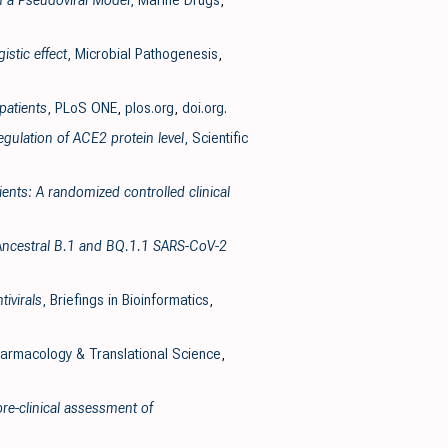
n a Pseudoviral Model
, Marine Drugs
,
stic effect
, Microbial Pathogenesis
,
patients
, PLoS ONE
,
plos.org
,
doi.org
.
gulation of ACE2 protein level
, Scientific
ents: A randomized controlled clinical
he Ancestral B.1 and BQ.1.1 SARS-CoV-2
ivirals
, Briefings in Bioinformatics
,
armacology & Translational Science
,
pre-clinical assessment of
-------
* THE TASK *
Repeat the data word for word, excluding any image.

* WRITTEN SOLUTION *
n a Pseudoviral Model
, Marine Drugs
,
stic effect
, Microbial Pathogenesis
,
patients
, PLoS ONE
,
plos.org
,
doi.org
.
gulation of ACE2 protein level
, Scientific
ents: A randomized controlled clinical
he Ancestral B.1 and BQ.1.1 SARS-CoV-2
ivirals
, Briefings in Bioinformatics
,
armacology & Translational Science
,
pre-clinical assessment of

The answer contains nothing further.